• Data provided:
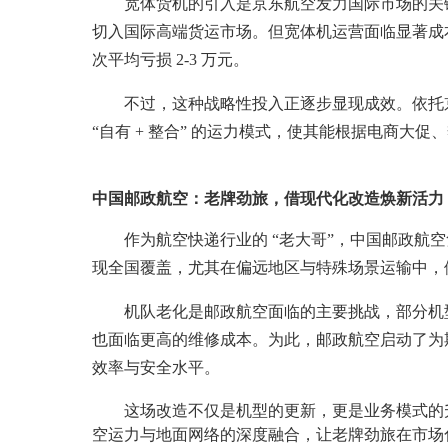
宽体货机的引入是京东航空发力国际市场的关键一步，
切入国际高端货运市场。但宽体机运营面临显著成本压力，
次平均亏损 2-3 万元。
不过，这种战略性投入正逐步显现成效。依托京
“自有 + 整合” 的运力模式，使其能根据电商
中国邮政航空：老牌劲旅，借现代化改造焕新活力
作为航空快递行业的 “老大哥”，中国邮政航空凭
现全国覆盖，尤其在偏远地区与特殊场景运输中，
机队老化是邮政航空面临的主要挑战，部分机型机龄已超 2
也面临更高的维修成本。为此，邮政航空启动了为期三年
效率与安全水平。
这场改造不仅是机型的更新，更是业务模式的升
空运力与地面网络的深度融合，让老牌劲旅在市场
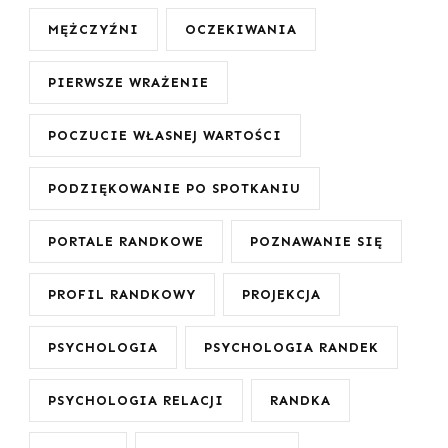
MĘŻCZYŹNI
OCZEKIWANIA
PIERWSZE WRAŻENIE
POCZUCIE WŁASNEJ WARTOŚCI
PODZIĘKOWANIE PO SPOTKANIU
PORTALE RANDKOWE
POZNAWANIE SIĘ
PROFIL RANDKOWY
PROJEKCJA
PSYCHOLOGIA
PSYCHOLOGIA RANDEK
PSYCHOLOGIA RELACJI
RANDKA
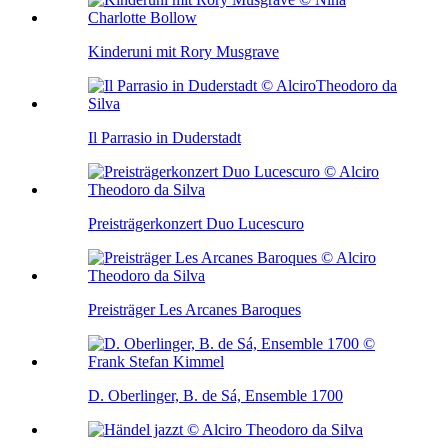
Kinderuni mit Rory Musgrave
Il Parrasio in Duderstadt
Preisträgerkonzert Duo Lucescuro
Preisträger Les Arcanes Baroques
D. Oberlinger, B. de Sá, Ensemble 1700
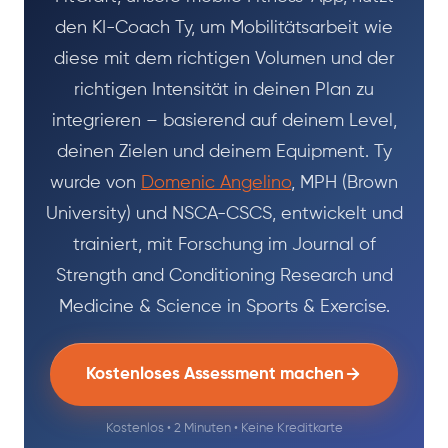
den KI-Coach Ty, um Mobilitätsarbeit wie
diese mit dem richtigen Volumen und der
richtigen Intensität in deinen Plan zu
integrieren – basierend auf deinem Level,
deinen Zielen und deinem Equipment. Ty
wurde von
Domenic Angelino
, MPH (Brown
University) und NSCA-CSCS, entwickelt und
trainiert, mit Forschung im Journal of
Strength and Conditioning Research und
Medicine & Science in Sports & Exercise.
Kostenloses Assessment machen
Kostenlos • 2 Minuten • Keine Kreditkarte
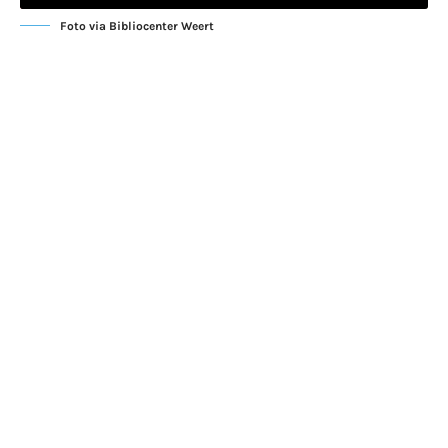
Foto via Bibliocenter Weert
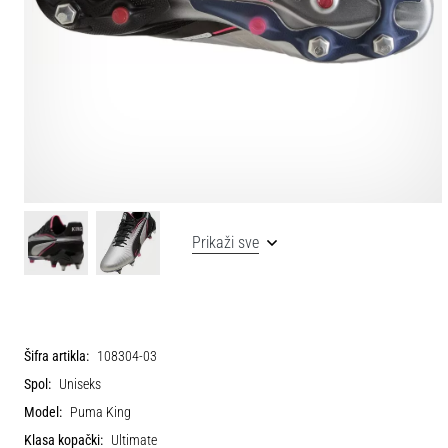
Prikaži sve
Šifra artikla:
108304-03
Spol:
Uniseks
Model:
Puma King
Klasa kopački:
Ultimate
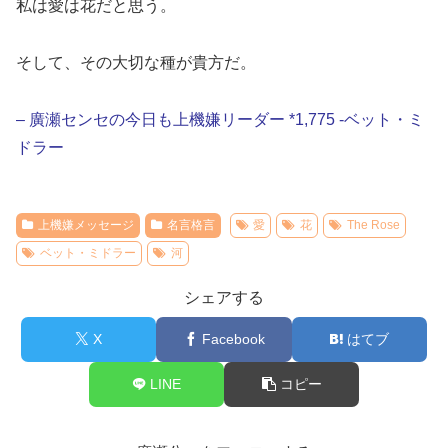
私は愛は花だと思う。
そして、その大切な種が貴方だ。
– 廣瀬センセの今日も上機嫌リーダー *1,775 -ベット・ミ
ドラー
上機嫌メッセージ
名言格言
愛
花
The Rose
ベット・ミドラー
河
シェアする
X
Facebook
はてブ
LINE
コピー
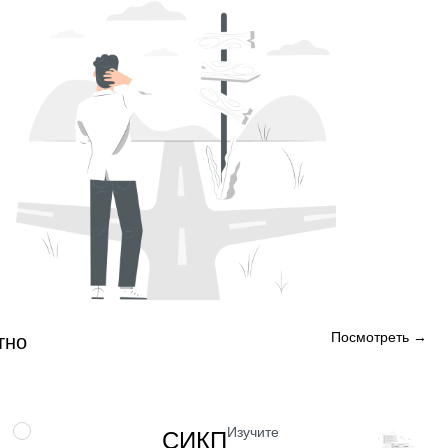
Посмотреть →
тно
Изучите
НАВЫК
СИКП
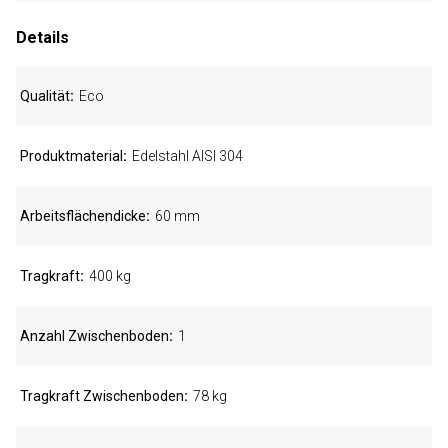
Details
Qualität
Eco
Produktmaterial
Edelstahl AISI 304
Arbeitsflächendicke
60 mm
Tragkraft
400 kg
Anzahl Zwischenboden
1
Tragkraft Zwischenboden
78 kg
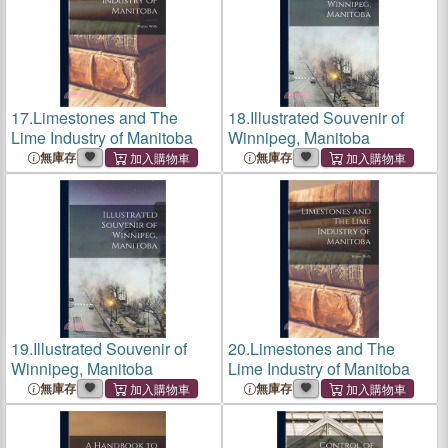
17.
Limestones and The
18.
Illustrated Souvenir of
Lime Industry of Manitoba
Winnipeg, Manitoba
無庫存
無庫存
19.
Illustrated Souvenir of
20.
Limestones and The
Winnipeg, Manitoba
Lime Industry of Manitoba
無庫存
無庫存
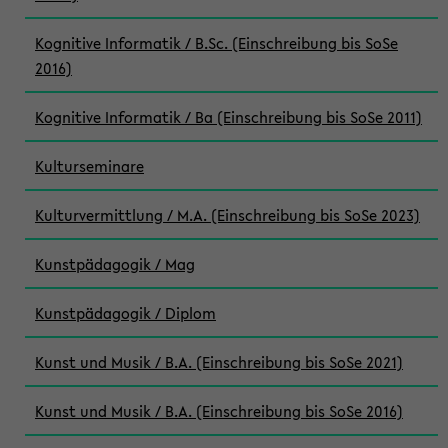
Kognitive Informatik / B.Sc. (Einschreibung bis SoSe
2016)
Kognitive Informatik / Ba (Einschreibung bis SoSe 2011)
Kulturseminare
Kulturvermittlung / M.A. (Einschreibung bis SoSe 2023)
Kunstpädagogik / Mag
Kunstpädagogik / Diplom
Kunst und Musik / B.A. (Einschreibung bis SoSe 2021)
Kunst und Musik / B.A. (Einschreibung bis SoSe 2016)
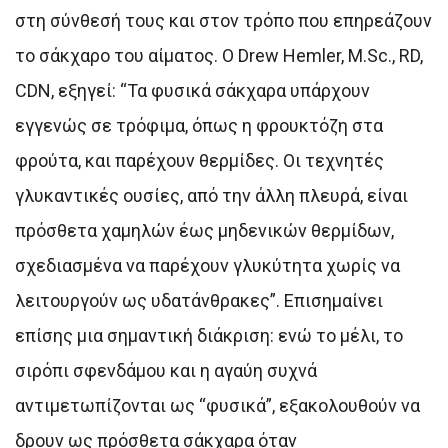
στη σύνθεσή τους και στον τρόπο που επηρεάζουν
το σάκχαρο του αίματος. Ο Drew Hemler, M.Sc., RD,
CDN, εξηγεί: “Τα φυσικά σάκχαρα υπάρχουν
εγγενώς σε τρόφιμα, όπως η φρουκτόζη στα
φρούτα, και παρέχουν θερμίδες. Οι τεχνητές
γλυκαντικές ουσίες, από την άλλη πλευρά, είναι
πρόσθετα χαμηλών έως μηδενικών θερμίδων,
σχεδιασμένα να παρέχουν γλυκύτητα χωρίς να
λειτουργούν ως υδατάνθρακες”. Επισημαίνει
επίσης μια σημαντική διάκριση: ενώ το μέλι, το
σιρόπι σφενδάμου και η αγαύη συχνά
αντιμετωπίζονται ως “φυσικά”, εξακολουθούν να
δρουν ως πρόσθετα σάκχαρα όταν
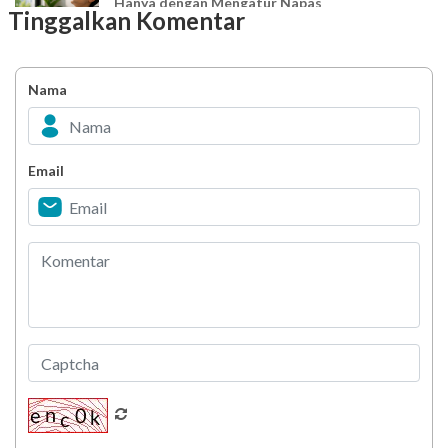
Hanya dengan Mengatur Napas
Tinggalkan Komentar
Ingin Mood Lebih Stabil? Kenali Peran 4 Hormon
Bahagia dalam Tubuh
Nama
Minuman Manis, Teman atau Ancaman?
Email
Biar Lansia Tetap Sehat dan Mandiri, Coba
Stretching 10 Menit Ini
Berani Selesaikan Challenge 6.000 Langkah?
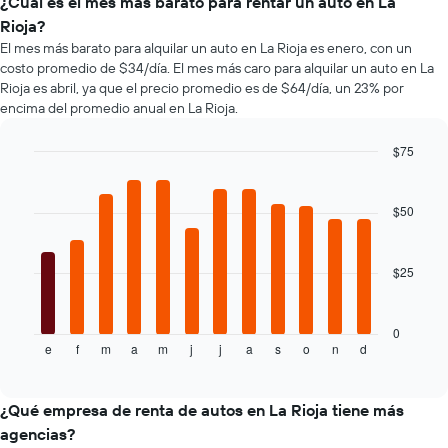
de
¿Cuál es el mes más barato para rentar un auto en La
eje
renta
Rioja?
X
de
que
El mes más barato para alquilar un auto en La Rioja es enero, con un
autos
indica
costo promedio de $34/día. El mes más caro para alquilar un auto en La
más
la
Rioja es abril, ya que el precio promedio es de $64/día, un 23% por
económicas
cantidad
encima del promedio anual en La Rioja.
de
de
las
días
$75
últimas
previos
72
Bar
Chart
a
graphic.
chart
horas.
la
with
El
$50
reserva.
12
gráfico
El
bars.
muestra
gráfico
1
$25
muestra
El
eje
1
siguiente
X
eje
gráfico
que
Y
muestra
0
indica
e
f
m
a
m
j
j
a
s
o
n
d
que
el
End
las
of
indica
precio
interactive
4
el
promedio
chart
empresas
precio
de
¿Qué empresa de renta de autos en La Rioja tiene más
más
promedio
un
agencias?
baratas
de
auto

• Task prompt: Omit the pictures and output all remaining material exactly.

• Written response:
宽体货机的引入是京东航空发力国际市场的关键一步，
切入国际高端货运市场。但宽体机运营面临显著成本压力，
次平均亏损 2-3 万元。
不过，这种战略性投入正逐步显现成效。依托京
“自有 + 整合” 的运力模式，使其能根据电商
中国邮政航空：老牌劲旅，借现代化改造焕新活力
作为航空快递行业的 “老大哥”，中国邮政航空凭
现全国覆盖，尤其在偏远地区与特殊场景运输中，
机队老化是邮政航空面临的主要挑战，部分机型机龄已超 2
也面临更高的维修成本。为此，邮政航空启动了为期三年
效率与安全水平。
这场改造不仅是机型的更新，更是业务模式的升
空运力与地面网络的深度融合，让老牌劲旅在市场
MĘŻCZYŹNI
OCZEKIWANIA
PIERWSZE WRAŻENIE
POCZUCIE WŁASNEJ WARTOŚCI
PODZIĘKOWANIE PO SPOTKANIU
PORTALE RANDKOWE
POZNAWANIE SIĘ
PROFIL RANDKOWY
PROJEKCJA
PSYCHOLOGIA
PSYCHOLOGIA RANDEK
PSYCHOLOGIA RELACJI
RANDKA
Kinderuni mit Rory Musgrave
Il Parrasio in Duderstadt
Preisträgerkonzert Duo Lucescuro
Preisträger Les Arcanes Baroques
D. Oberlinger, B. de Sá, Ensemble 1700
den KI-Coach Ty, um Mobilitätsarbeit wie
diese mit dem richtigen Volumen und der
richtigen Intensität in deinen Plan zu
integrieren – basierend auf deinem Level,
deinen Zielen und deinem Equipment. Ty
wurde von
Domenic Angelino
, MPH (Brown
University) und NSCA-CSCS, entwickelt und
trainiert, mit Forschung im Journal of
Strength and Conditioning Research und
Medicine & Science in Sports & Exercise.
Kostenloses Assessment machen
Kostenlos • 2 Minuten • Keine Kreditkarte
Foto via Bibliocenter Weert
Prikaži sve
Šifra artikla:
108304-03
Spol:
Uniseks
Model:
Puma King
Klasa kopački:
Ultimate
私は愛は花だと思う。
そして、その大切な種が貴方だ。
– 廣瀬センセの今日も上機嫌リーダー *1,775 -ベット・ミ
ドラー
上機嫌メッセージ
名言格言
愛
花
The Rose
ベット・ミドラー
河
シェアする
X
Facebook
はてブ
LINE
コピー
Посмотреть →
тно
Изучите
НАВЫК
СИКП
Details
Qualität
Eco
Produktmaterial
Edelstahl AISI 304
Arbeitsflächendicke
60 mm
Tragkraft
400 kg
Anzahl Zwischenboden
1
Tragkraft Zwischenboden
78 kg
17.
Limestones and The
18.
Illustrated Souvenir of
Lime Industry of Manitoba
Winnipeg, Manitoba
無庫存
無庫存
19.
Illustrated Souvenir of
20.
Limestones and The
Winnipeg, Manitoba
Lime Industry of Manitoba
無庫存
無庫存
Kognitive Informatik / B.Sc. (Einschreibung bis SoSe
2016)
Kognitive Informatik / Ba (Einschreibung bis SoSe 2011)
Kulturseminare
Kulturvermittlung / M.A. (Einschreibung bis SoSe 2023)
Kunstpädagogik / Mag
Kunstpädagogik / Diplom
Kunst und Musik / B.A. (Einschreibung bis SoSe 2021)
Kunst und Musik / B.A. (Einschreibung bis SoSe 2016)
στη σύνθεσή τους και στον τρόπο που επηρεάζουν
το σάκχαρο του αίματος. Ο Drew Hemler, M.Sc., RD,
CDN, εξηγεί: “Τα φυσικά σάκχαρα υπάρχουν
εγγενώς σε τρόφιμα, όπως η φρουκτόζη στα
φρούτα, και παρέχουν θερμίδες. Οι τεχνητές
γλυκαντικές ουσίες, από την άλλη πλευρά, είναι
πρόσθετα χαμηλών έως μηδενικών θερμίδων,
σχεδιασμένα να παρέχουν γλυκύτητα χωρίς να
λειτουργούν ως υδατάνθρακες”. Επισημαίνει
επίσης μια σημαντική διάκριση: ενώ το μέλι, το
σιρόπι σφενδάμου και η αγαύη συχνά
αντιμετωπίζονται ως “φυσικά”, εξακολουθούν να
δρουν ως πρόσθετα σάκχαρα όταν
Hanya dengan Mengatur Napas
Tinggalkan Komentar
Ingin Mood Lebih Stabil? Kenali Peran 4 Hormon
Bahagia dalam Tubuh
Nama
Minuman Manis, Teman atau Ancaman?
Email
Biar Lansia Tetap Sehat dan Mandiri, Coba
Stretching 10 Menit Ini
Berani Selesaikan Challenge 6.000 Langkah?
de
¿Cuál es el mes más barato para rentar un auto en La
eje
renta
Rioja?
X
de
que
El mes más barato para alquilar un auto en La Rioja es enero, con un
autos
indica
costo promedio de $34/día. El mes más caro para alquilar un auto en La
más
la
Rioja es abril, ya que el precio promedio es de $64/día, un 23% por
económicas
cantidad
encima del promedio anual en La Rioja.
de
de
las
días
$75
últimas
previos
72
Bar
Chart
a
graphic.
chart
horas.
la
with
El
$50
reserva.
12
gráfico
El
bars.
muestra
gráfico
1
$25
muestra
El
eje
1
siguiente
X
eje
gráfico
que
Y
muestra
0
indica
e
f
m
a
m
j
j
a
s
o
n
d
que
el
End
las
of
indica
precio
interactive
4
el
promedio
chart
empresas
precio
de
¿Qué empresa de renta de autos en La Rioja tiene más
más
promedio
un
agencias?
baratas
de
auto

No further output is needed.